# Trail riding with my daughter



## Horsecrazy4 (Nov 24, 2012)

Had a lil mommy daughter day. Wanted to go back to power tower but was a muddy mess with all the rain  still had a ton of fun 







.







.








_Posted via Mobile Device_.


----------



## CLaPorte432 (Jan 3, 2012)

She's a doll! Looks like you guys had a great time!
_Posted via Mobile Device_


----------



## waresbear (Jun 18, 2011)

Excellent pics!


----------



## Horsnaround64 (Dec 31, 2011)

My daughter and I still do this and she will be 27. Great memories are made on horseback. Love the pictures


----------



## Roadyy (Feb 9, 2013)

Really enjoyed the pics and looks like yall enjoyed creating them as much or more than we do looking at them.


----------



## Horsecrazy4 (Nov 24, 2012)

Thank you everyone. We had a really good time. She already asked if can do it today agion  she normally just jumps on her pony and goes lol don't wait for mom or dad 
_Posted via Mobile Device_


----------



## tinyliny (Oct 31, 2009)

SWEET!! you are both such healthy, beautiful young people. what a lovely day , captured on film!


----------



## Celeste (Jul 3, 2011)

What a sweet little girl! My baby girl is all grown up now.
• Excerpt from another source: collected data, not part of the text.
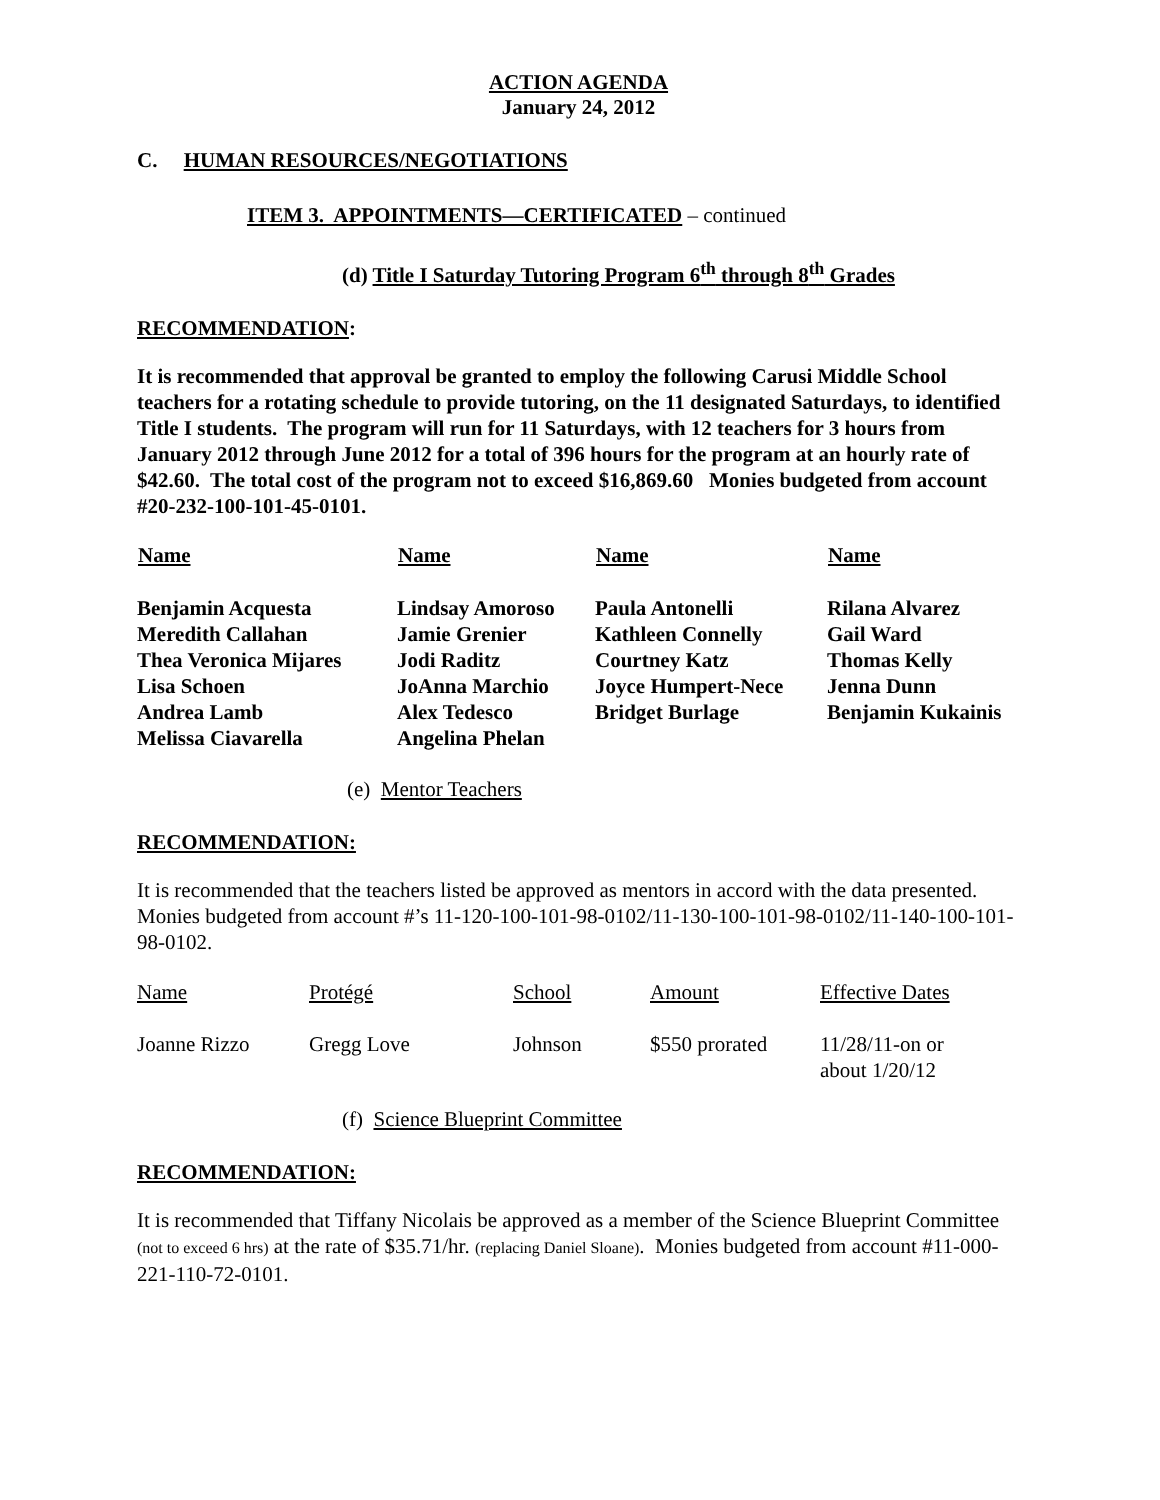ACTION AGENDA
January 24, 2012
C. HUMAN RESOURCES/NEGOTIATIONS
ITEM 3. APPOINTMENTS—CERTIFICATED – continued
(d) Title I Saturday Tutoring Program 6<sup>th</sup> through 8<sup>th</sup> Grades
RECOMMENDATION:
It is recommended that approval be granted to employ the following Carusi Middle School teachers for a rotating schedule to provide tutoring, on the 11 designated Saturdays, to identified Title I students. The program will run for 11 Saturdays, with 12 teachers for 3 hours from January 2012 through June 2012 for a total of 396 hours for the program at an hourly rate of $42.60. The total cost of the program not to exceed $16,869.60 Monies budgeted from account #20-232-100-101-45-0101.
| Name | Name | Name | Name |
| --- | --- | --- | --- |
| Benjamin Acquesta | Lindsay Amoroso | Paula Antonelli | Rilana Alvarez |
| Meredith Callahan | Jamie Grenier | Kathleen Connelly | Gail Ward |
| Thea Veronica Mijares | Jodi Raditz | Courtney Katz | Thomas Kelly |
| Lisa Schoen | JoAnna Marchio | Joyce Humpert-Nece | Jenna Dunn |
| Andrea Lamb | Alex Tedesco | Bridget Burlage | Benjamin Kukainis |
| Melissa Ciavarella | Angelina Phelan | | |
(e) Mentor Teachers
RECOMMENDATION:
It is recommended that the teachers listed be approved as mentors in accord with the data presented. Monies budgeted from account #’s 11-120-100-101-98-0102/11-130-100-101-98-0102/11-140-100-101-98-0102.
| Name | Protégé | School | Amount | Effective Dates |
| Joanne Rizzo | Gregg Love | Johnson | $550 prorated | 11/28/11-on or about 1/20/12 |
(f) Science Blueprint Committee
RECOMMENDATION:
It is recommended that Tiffany Nicolais be approved as a member of the Science Blueprint Committee (not to exceed 6 hrs) at the rate of $35.71/hr. (replacing Daniel Sloane). Monies budgeted from account #11-000-221-110-72-0101.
She will occasionally ride with me; I still take care of her horse as well as the pony she outgrew. 

She worked her first day at her new job today and it went real well.


----------



## Skyseternalangel (Jul 23, 2011)

Lovely!


----------



## goneriding (Jun 6, 2011)

You are creating precious memories....Don't blink, she'll be driving soon!


----------